Ultimately, while the behavior of trolls are so often targeted and characterized as these indications of moral decline in younger generations, Phillips argues that within the context of media – trolling is an understandable, if not logical, response to media culture (or contemporary culture informed by media) relying on sensationalism, spectacle, success, and profit (monetary and cultural). Trolling reflects behavioral norms displaced, exposed in new social contexts, amplified by new media affordances and media narratives, feeding off of the attention gained from media coverage, and motivated by the same exploitative appeals that motivate media coverage. That is – two sides to the same coin.
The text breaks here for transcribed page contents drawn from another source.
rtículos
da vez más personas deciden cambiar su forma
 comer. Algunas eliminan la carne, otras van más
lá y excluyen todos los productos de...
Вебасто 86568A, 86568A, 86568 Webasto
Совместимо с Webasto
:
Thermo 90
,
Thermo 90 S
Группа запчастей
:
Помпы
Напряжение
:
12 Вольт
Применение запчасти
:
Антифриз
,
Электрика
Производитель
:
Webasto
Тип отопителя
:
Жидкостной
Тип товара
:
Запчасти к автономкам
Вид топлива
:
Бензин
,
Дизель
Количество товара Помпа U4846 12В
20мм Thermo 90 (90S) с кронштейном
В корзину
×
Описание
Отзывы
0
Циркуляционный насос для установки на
Elsewhere, in his 2009 book “The Fragile Absolute,” Slavoj Zizek in his meandering prose, discusses the “void of the thing,” or, how sublimation hides the fact that behind the representation of some idealized aesthetic object/subject lies the abhorrent object itself, an unadorned, unmediated, actuality. He draws upon Courbet’s “Le Origine du Monde” to illustrate his point: “Courbet masterfully continued to dwell on the imprecise border that separates the sublime from the excremental: the woman’s body in ‘L’origine’ retains its full erotic attraction, yet it becomes repulsive precisely on account of this excessive attraction. Courbet’s gesture is thus a dead end, the dead end up traditional realist painting…In other words, with Courbet, we learn that there is no Thing behind its sublime appearance – that if we force our way through the sublime appearance of the Thing itself, all we will get is the suffocating nausea of the abject.”
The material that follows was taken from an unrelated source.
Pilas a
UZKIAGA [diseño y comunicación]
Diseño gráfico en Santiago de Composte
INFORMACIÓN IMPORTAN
So, using realist representations of feminine beauty as an example, Zizek argues that what these paintings were hinting at is ultimately the pornographic – that is the fantasy these representations tease, however masterful the painting. To be clear, from an art history/art crit standpoint, this position could easily be challenged.  This particular excerpt in within a larger text that is not interested in art criticism. However, I do think that Zizek’s analysis, combined with Phillips’ analysis of trolling, offers a helpful framework to think about the spectacle and tragedy of Steve Stephens. The two analyses constitute a contemporary context informed by a creeping, dramatized, nihilism-lite, one populated with false flags; the very basic desire for murder (in the figurative, or Leonard Cohen, sense of the word) dressed up in some aesthetic or culturally trimmed disguise that obscures a more destructive or unimpressive logic.  Murder is not new, nor is commodification of different characteristics that could loosely be considered “human nature.” Spectacle gains a lot of mileage – and the Stephens event is spectacle. As Guy Deboard wrote, “the spectacle is the bad dream of a modern society in chains and ultimately expresses nothing more than its wish for sleep.”
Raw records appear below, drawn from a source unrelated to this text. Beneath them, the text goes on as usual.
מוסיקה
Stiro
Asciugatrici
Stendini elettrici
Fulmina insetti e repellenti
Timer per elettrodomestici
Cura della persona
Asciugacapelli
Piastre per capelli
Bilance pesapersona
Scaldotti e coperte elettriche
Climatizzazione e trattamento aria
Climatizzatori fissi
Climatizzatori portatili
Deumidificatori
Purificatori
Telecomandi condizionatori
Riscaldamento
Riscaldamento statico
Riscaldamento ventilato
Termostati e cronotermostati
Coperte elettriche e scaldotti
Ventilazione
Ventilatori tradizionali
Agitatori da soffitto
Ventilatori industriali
The Stephens event is not the terminal end before a cultural reset, it’s the entrenched pattern of life in late capitalism. While the actual event is tragic and complex, the mediated spectacle is algorithmic output. It’s not about an increasing degree of extremes exploited by content producers. It’s about the dead end of meaning, the dead end of our ability to grasp the event from any cohesive static foundations of moral reference against which to utilize, understand, or process meaning.  We want it to be deep, we want to ascribe to this event some cultural diagnosis – but there’s nothing there.

I guess this is my own attempt to conceptualize this event somehow – and I can only seem to do so theoretically, not necessarily poetically. In one sense, there’s really no logical thread to trace that offers a satisfying explanation (satisfying in the sense that it offers some degree of closure).